By the second half of 1928, though, most of the damage had already been done. Credit expansion had already spiraled out of control. Much focus tends to be placed on the astonishing margin debt-to-GDP of 8.14% hit in 1929 - and it deserves astonishment - but such a lofty number isn't reached under normal financial circumstances. Even in our current historically low interest rate environment, margin debt peaked only at 3.37% of GDP (higher than in 2000 or 2007) and, after a brief deleveraging in December, is on its way back up in 2019.
What role did the Fed play in this debt expansion?
 
We find that changes in all three policy instruments [the discount rate, the slightly shorter-maturity acceptance rate, and Treasury holdings] are followed by changes in market interest rates during the following week. Changes in the discount window rate appear to have large effects ... Purchases of Treasury securities seem to have also influenced private rates.
 
Here we return to the Fed's balance sheet. From Q4 of 1927 to Q2 of 1929, the Fed shrank its Treasury holdings from $700 million to under $200 million. This had the duel effect of further lifting interest rates, making borrowing more expensive, and finally (after a long period of easy money) attracting investment capital away from higher-risk assets and back to bonds.
 
Interestingly, in the late 1920s, the Fed found itself in a similar position as it has been in the last few years - shrinking its balance sheet while raising interest rates after a long period of holding interest rates lower than they otherwise would be.
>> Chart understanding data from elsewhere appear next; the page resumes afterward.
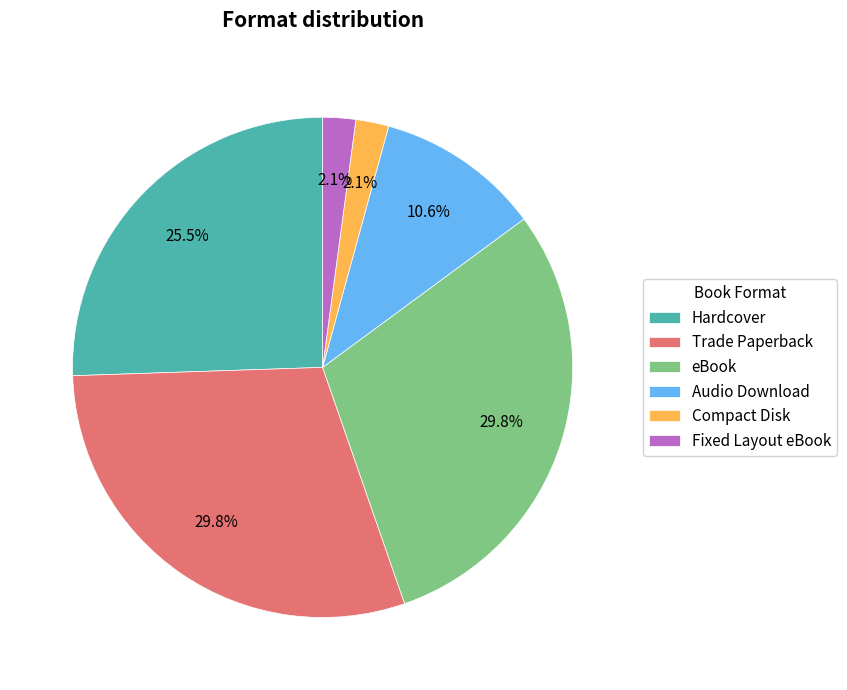

The Trade Paperback slice represents 22% of the pie. True or false?

False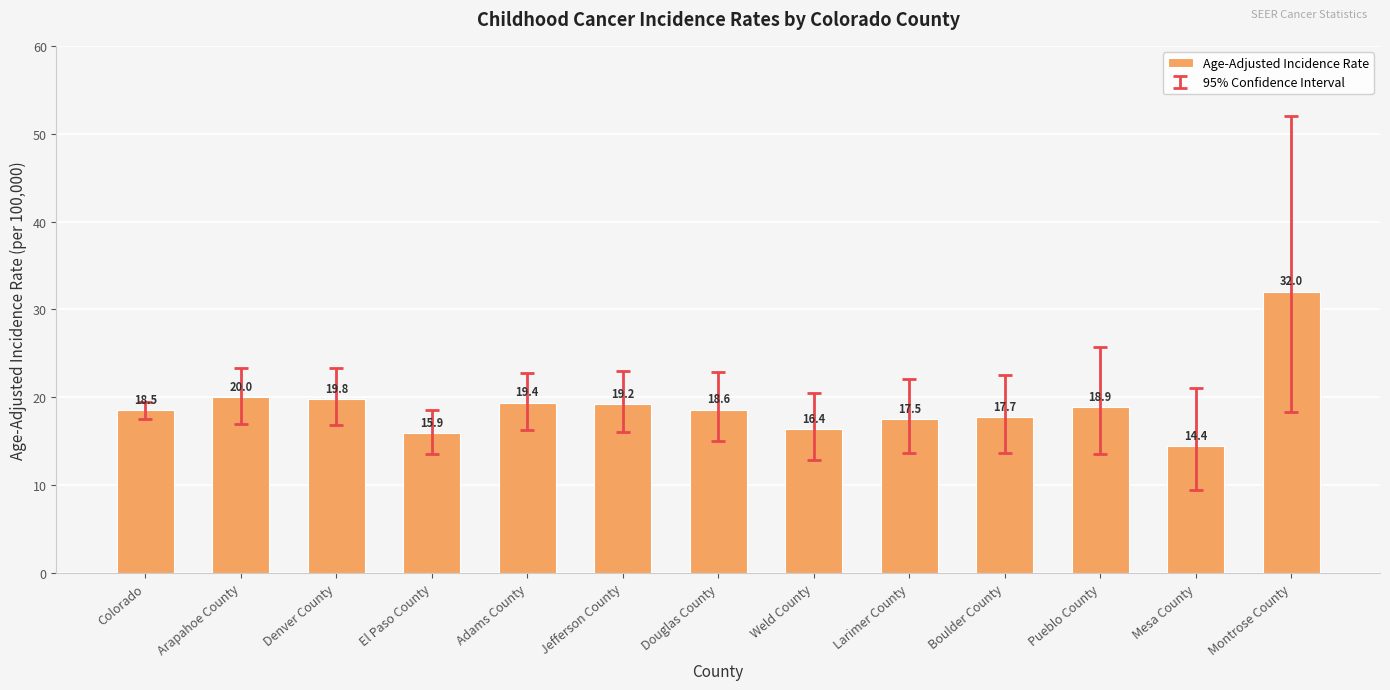

What is the minimum value shown in the chart?

14.4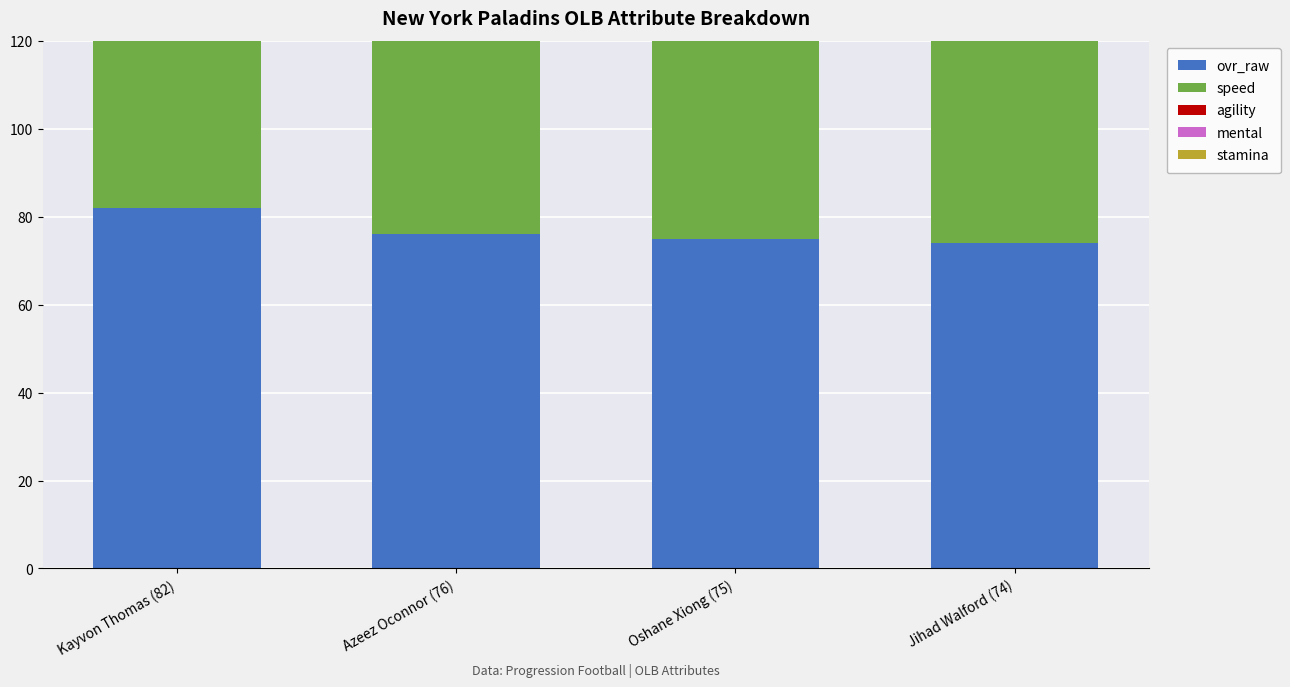

True or false: ovr_raw has a value of 111 at Kayvon Thomas (82).

False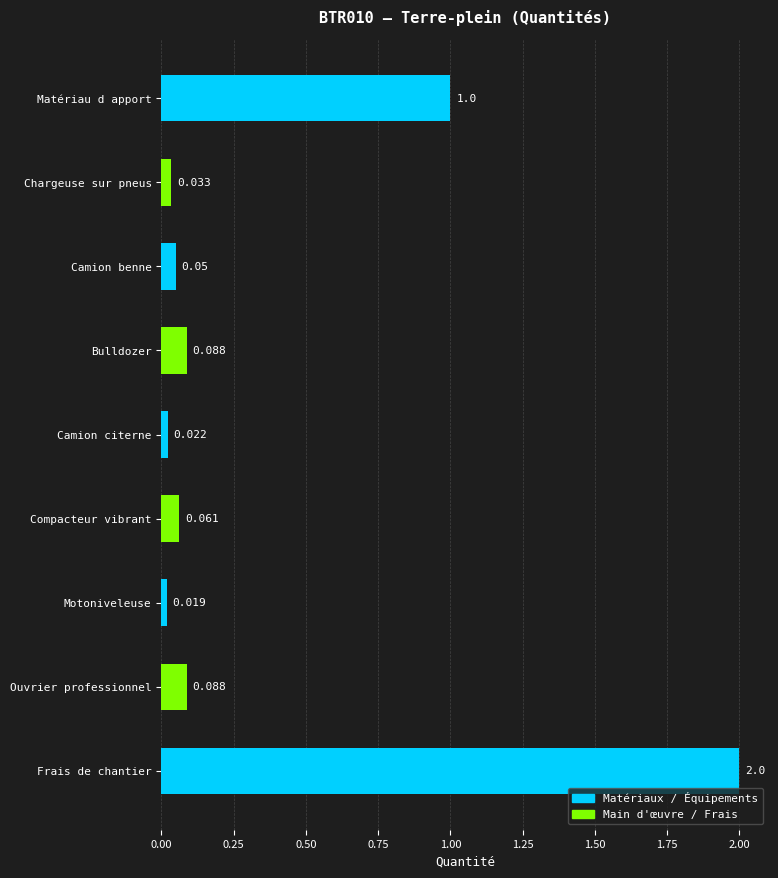

Which has a higher value, Matériau d apport or Chargeuse sur pneus?

Matériau d apport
Only, in the '20s, the Fed had much smaller holdings of Treasuries and so had to rely more heavily on interest rate hikes, going all the way to 6%.
 
What Does the Future Hold?
 
Now that interest rates appear to have paused and balance sheet reduction will presumably soon pause at the timid hands of Fed officials who don't want to make the same mistakes as in the past, where do we go from here?
 
It's clear from the experiences of the Great Depression and Great Recession that deleveraging does not occur unless serious pain forces it to occur. So the economy and markets will eventually tread down one of two paths. Either monetary policy continues to be accommodative and debt levels remain elevated (or even rising) or it ceases to be accommodative and a very painful deleveraging (mainly concentrated in housing, corporates, and municipalities) unfolds.
 
I think central bankers are too skittish to let the latter scenario play out. That leaves the former. But how long can we tread down the path of ever-rising debt? This line of reasoning persuades me that some sort of jubilee (debt forgiveness) scenario will eventually be implemented by fiscal policymakers or monetary policymakers or both (see my article on the Year Of The American Jubilee).
The future is opaque, but one thing about it is certain: It may not repeat, but it will rhyme.